RECONSTRUCTIVE SURGERY: Will Mandated Coverage Law Bankrupt Surgeons?
When California's new reconstructive surgery law takes effect next year, some doctors say it could be financially detrimental to their group practices. American Medical News reports that the law "would raise the current standard" of reconstructive surgery that HMOs and health plans are required to cover "from ensuring that a patient has normal bodily function ... to creating 'a normal appearance, to the extent possible.'" Group medical practices have "vehemently" opposed the law because they will be "required to carry out new coverage mandates," but won't see a corresponding change in the capitation rates they receive from HMOs. According to Dr. Al Briccetti of the Corona Regional Medical Group, some medical groups could find themselves "bankrupt," as they could be covering an "unpredictable volume of surgical procedures" that cost anywhere from $2,000 to $100,000. American Medical News reports that the new law will extend coverage "to patients of all ages and the full range of conditions that do not appear 'normal.'" But Briccetti said, "We have parents who come in and say their child's ears are too big," noting that this type of corrective surgery might come under the law's definition of "normal" appearance. Dr. Joseph Leonard, a board member of Sharp Community Medical Group, said, "The HMOs don't have to worry about the added costs of this bill because they have placed the insurance risk on the medical groups." Dr. Gene Ogrod, CMO for Sutter Medical Group, said that in a state "where models shave millimeters off their nose," such a law could usher in a rash of costly claims.
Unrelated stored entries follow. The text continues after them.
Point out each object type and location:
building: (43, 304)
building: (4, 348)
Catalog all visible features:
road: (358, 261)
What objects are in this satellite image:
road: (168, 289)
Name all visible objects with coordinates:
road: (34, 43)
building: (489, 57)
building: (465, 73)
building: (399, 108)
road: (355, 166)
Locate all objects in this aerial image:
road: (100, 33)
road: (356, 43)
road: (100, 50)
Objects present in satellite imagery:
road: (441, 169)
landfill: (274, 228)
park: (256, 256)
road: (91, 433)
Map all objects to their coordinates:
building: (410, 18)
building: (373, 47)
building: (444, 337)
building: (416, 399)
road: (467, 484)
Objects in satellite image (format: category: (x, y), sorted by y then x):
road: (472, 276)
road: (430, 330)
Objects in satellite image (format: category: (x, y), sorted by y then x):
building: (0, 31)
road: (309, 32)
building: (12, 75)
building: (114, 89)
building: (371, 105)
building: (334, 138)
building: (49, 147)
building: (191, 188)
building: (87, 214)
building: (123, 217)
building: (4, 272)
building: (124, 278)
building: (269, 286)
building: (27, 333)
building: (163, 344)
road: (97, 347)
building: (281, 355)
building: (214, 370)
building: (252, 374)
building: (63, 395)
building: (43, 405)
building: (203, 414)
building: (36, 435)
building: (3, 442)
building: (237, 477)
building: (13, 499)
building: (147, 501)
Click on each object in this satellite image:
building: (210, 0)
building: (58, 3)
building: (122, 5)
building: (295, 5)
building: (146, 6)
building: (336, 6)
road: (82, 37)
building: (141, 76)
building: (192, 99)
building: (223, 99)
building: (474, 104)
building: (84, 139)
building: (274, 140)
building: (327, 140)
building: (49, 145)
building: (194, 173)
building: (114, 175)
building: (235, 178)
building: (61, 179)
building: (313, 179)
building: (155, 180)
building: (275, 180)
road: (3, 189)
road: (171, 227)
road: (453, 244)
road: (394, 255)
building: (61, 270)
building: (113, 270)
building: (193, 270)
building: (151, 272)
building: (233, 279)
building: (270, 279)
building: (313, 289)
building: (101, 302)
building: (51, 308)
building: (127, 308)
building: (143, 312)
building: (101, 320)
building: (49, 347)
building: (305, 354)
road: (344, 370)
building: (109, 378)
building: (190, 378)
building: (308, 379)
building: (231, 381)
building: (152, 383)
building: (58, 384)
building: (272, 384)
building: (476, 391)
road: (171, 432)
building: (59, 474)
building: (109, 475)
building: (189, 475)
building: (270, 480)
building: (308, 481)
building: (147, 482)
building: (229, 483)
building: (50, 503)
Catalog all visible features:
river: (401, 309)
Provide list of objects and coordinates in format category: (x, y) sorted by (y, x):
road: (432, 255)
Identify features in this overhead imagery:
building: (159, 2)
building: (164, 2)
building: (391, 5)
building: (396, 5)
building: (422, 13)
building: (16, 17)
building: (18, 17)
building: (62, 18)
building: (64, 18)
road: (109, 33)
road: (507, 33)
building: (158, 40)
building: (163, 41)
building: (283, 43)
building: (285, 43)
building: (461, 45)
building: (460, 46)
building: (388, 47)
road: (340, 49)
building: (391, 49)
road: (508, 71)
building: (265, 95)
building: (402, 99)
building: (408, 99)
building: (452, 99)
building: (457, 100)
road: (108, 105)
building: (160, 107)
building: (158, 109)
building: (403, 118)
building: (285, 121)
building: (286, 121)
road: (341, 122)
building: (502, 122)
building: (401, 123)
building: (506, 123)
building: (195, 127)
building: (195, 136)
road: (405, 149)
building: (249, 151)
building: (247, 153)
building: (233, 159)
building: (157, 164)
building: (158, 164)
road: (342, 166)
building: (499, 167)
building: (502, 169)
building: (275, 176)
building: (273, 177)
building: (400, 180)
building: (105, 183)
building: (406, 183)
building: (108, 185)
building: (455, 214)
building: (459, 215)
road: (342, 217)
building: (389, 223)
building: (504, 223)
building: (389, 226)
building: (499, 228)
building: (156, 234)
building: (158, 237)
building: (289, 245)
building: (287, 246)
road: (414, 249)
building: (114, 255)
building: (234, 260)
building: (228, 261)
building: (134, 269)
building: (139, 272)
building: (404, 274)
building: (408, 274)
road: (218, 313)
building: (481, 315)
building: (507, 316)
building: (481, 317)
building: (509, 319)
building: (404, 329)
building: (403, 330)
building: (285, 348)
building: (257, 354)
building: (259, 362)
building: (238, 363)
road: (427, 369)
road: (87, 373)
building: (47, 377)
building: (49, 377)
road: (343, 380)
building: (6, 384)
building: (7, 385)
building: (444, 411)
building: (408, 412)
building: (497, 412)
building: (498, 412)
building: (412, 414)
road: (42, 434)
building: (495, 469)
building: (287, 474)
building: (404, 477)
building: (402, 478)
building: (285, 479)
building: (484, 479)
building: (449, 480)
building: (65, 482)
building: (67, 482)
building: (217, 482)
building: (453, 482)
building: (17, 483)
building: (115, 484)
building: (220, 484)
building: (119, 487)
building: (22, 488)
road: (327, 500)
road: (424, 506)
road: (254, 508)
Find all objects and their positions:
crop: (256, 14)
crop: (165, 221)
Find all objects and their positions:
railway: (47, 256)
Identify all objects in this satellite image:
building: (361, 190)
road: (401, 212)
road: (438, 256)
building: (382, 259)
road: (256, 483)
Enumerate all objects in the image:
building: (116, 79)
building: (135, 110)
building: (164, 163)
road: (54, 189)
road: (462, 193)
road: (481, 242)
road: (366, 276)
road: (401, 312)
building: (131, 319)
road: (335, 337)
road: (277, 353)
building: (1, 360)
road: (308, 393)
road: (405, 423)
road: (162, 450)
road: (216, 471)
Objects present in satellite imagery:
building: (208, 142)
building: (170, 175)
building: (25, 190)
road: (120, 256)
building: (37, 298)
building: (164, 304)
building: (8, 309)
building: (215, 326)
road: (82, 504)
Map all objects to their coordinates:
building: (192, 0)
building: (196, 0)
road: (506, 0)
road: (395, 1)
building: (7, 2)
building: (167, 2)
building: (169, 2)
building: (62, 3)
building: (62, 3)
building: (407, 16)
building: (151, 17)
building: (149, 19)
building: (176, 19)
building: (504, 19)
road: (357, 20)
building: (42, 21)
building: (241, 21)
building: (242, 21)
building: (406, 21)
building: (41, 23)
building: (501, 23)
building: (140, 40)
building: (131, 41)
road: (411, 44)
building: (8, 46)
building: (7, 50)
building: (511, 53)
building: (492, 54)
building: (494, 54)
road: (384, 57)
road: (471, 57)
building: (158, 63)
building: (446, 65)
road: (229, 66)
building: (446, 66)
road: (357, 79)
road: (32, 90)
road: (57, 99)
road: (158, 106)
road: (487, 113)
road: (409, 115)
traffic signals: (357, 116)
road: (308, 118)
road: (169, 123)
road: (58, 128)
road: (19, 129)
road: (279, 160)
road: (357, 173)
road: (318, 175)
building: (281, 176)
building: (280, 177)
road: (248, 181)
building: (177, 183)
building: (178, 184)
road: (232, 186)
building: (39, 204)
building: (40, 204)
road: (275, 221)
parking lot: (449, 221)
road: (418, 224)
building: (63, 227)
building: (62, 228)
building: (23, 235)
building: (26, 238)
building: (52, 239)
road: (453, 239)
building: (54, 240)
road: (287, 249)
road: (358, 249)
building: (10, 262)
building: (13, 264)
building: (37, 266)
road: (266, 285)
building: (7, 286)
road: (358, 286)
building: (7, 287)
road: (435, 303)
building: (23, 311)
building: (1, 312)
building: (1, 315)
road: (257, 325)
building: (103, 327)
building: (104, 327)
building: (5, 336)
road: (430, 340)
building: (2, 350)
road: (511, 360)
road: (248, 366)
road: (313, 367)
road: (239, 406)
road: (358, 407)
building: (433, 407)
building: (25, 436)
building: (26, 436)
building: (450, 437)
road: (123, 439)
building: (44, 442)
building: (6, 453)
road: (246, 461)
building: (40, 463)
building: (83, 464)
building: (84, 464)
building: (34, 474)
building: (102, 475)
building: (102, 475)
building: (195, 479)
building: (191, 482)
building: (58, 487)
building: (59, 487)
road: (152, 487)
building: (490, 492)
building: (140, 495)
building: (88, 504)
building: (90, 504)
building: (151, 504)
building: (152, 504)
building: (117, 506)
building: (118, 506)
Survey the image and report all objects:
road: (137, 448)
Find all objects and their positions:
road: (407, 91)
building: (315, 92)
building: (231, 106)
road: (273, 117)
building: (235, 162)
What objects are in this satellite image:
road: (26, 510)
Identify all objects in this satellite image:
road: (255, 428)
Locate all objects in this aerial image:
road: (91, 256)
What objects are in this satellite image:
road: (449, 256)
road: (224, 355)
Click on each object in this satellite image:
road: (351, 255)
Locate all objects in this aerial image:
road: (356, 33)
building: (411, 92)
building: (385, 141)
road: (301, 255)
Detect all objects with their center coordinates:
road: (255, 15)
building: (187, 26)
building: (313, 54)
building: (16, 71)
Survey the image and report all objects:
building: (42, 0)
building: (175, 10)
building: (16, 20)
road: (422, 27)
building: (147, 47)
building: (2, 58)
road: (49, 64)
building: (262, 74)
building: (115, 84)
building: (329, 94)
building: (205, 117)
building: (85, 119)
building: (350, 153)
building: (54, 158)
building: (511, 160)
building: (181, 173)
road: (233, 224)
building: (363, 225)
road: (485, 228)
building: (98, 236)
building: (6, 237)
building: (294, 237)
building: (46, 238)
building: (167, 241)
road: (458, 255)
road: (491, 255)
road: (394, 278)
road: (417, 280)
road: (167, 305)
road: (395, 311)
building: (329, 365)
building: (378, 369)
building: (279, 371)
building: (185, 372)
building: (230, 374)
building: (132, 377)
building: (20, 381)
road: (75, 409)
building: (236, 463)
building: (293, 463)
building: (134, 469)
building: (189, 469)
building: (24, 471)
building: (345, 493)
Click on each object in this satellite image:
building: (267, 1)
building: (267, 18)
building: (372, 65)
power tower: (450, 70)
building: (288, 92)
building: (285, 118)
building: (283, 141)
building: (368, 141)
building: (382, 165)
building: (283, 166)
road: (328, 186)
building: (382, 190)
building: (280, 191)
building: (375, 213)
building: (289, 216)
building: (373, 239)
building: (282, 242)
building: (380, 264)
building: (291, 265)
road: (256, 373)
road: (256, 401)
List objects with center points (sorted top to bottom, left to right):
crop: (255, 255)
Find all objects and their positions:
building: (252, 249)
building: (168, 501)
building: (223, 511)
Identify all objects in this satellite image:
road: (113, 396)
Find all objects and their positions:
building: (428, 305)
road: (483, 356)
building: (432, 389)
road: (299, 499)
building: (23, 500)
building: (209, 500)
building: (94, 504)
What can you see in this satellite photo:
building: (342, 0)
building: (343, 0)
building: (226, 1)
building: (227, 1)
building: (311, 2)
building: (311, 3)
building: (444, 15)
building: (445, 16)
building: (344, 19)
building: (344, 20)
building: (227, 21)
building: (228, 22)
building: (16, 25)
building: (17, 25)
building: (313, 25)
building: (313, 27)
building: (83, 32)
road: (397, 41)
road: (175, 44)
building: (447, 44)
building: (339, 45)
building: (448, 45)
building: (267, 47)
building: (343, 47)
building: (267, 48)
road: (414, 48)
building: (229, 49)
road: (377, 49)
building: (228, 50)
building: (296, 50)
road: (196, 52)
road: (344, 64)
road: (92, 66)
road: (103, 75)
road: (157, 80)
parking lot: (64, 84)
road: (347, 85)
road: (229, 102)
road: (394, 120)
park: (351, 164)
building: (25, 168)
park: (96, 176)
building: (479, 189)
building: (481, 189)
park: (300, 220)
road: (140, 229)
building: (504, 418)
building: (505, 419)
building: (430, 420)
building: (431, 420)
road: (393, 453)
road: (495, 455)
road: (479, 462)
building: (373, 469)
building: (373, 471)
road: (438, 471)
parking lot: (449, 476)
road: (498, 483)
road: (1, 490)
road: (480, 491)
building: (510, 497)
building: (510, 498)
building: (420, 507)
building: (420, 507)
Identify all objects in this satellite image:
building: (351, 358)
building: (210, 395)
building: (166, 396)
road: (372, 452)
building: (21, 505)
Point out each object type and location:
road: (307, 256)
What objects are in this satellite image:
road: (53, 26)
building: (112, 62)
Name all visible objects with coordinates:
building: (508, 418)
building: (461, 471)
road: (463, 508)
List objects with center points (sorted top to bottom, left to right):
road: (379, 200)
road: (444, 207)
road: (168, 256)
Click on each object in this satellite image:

AMN reports that the plastic surgery field supported the law, contending that HMOs had denied coverage of basic procedures for too long. And even when HMOs did cover certain procedures, the surgeons contended, patients had to undergo lengthy appeals, surgeons were reimbursed way below their actual costs and only the first in a series of needed surgeries was covered. Dr. Marie Pletsch, a Santa Cruz plastic surgeon, said her practice is "gasping our last breath" because HMOs haven't been covering the full cost of reconstructive surgeries, and patients can't afford them either. AMN reports that representatives of HMOs and plastic surgeons -- the California Association of Health Plans and the American Society of Plastic and Reconstructive Surgeons, respectively -- will meet to "discuss what specific types of surgery would fall under the measure's broad mandate," but representatives of physicians groups are "not invited." While the California Medical Association supported the surgery bill, it also supported a bill that would have required capitation rates to be "actuarially sound." In other words, HMOs would have to raise their rates to reflect increases in mandated procedures. However, AMN reports, the American Medical Group Association "opposed the bill, claiming that it would force groups to reveal sensitive business information to HMOs." The CMA says it will push for the bill's passage next year (Page, 10/19 issue).